Race: Can white people be blunt?
Whites in Philadelphia and elsewhere think about race, but they're afraid that talking about it will get them labeled as racists.
Are white people allowed to talk about race? said Robert Huber in Philadelphia Magazine. People in our racially divided city shy away from the topic when talking about our poorest, most crime-ridden neighborhoods. “One of the reasons, plainly put, is queasiness over race.” Sure, whites in Philadelphia and elsewhere think about race all the time, but they fear that addressing the subject out loud will get them labeled as racists. In a series of interviews in gentrifying neighborhoods, I found many middle-class whites alternately fearful of and self-consciously deferential to their black neighbors, but afraid to discuss pressing racial issues with them—the number of young black kids who sell drugs or steal, the undercurrent of black hostility toward white urban pioneers, “how the inner city needs to get its act together.” White people want to participate in the city’s rebirth, and to have “a real connection’’ to our neighbors. But it won’t happen until “it is okay to speak openly about race.”
You can talk about race all you like, said Daniel Denvir at PhiladelphiaCityPaper.net,but not if you treat black people “like inscrutable extraterrestrials.” Huber’s article provides a very distorted picture of urban race problems; he doesn’t interview a single black person, but only quotes anonymous white people, who either make racist observations about blacks “sitting on porches smoking pot,” or pat themselves on the back for living among drug dealers. No wonder Philly’s black community is outraged by Huber’s essay, said Jamilah Lemieux in Ebony.com. Mayor Michael Nutter wants the state’s Human Relations Commission to charge the magazine with discrimination for publishing such a “disgusting’’ article. Though Huber cloaks his 3,000-word manifesto in the timid rhetoric of white guilt, what he’s really saying is: “Do you know how hard it is to live among these blacks?’’

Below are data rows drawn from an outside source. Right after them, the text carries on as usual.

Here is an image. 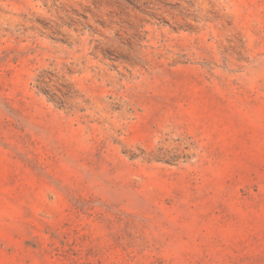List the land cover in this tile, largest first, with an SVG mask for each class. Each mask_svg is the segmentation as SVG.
Segmentation results:
<instances>
[{
    "label": "rangeland",
    "instance_id": "1",
    "mask_svg": "<svg viewBox=\"0 0 264 264\" xmlns=\"http://www.w3.org/2000/svg\"><path fill=\"white\" fill-rule=\"evenodd\" d=\"M0 264H264V0H0Z\"/></svg>",
    "mask_w": 264,
    "mask_h": 264
}]
</instances>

Huber, I think, meant well, said Conor Friedersdorf in TheAtlantic.com. Like many earnest white liberals, he seems to believe that “dialogue” can repair the racial disconnect. Too bad that all he gives us through his interviews are “relatively shallow” observations about black people. Critics should understand, however, that “honest interracial dialogue cannot exist without speech that is wrongheaded.” If we are to talk frankly about race, we can’t simply silence those who offend our sensibilities. And “for those who don’t think honest conversation is the way forward, what is?”